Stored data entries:
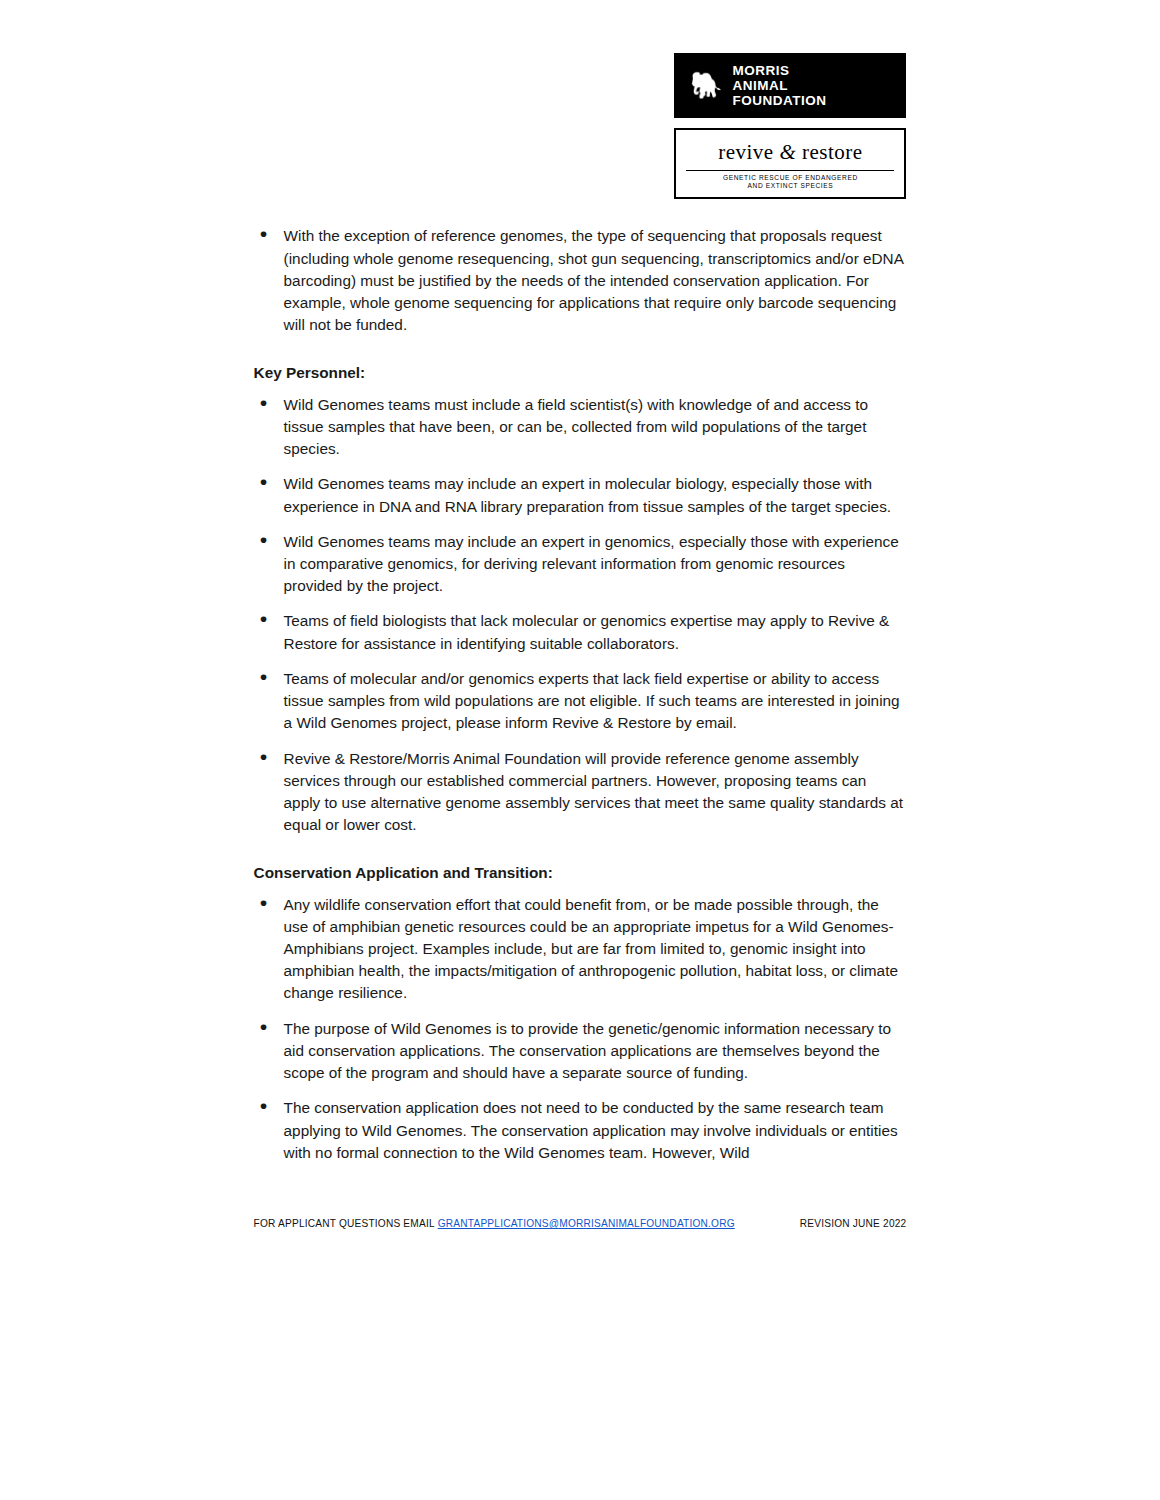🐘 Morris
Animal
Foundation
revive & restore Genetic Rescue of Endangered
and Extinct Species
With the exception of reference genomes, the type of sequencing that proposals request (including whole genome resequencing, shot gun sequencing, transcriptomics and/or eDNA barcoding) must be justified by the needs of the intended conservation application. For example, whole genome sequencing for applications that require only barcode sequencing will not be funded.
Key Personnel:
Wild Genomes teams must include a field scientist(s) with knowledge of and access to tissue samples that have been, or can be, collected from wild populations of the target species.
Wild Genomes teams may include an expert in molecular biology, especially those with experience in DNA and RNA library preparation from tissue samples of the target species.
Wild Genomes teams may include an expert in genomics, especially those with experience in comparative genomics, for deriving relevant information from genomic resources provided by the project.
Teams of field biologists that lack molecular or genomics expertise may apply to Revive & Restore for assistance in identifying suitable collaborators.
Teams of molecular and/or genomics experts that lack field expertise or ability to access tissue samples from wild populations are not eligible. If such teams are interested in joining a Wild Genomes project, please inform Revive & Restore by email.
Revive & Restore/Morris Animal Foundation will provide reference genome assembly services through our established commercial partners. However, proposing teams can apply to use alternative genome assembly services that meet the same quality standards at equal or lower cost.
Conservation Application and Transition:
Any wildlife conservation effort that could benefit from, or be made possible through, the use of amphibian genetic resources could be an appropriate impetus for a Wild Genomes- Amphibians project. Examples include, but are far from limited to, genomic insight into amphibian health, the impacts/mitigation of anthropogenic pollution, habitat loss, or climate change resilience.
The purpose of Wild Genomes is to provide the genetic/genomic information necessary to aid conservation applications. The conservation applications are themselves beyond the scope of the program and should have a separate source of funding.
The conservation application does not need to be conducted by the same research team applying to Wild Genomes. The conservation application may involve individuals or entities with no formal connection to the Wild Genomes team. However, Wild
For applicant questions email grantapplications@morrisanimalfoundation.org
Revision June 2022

▸ Try it: The answer must be the line containing "For applicant questions" and every line after it to the end of the data, exactly as written.

▸ Solution for this task:
For applicant questions email grantapplications@morrisanimalfoundation.org
Revision June 2022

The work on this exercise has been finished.